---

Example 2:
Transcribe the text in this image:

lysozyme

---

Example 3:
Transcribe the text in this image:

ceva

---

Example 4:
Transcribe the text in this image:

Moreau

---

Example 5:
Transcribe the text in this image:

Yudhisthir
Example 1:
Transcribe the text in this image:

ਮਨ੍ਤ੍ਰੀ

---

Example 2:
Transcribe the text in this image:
------------------------------
### Task brief
Restate every line of the data above exactly as it was written.

### Written response
---

Example 2:
Transcribe the text in this image:

lysozyme

---

Example 3:
Transcribe the text in this image:

ceva

---

Example 4:
Transcribe the text in this image:

Moreau

---

Example 5:
Transcribe the text in this image:

Yudhisthir
Example 1:
Transcribe the text in this image:

ਮਨ੍ਤ੍ਰੀ

---

Example 2:
Transcribe the text in this image:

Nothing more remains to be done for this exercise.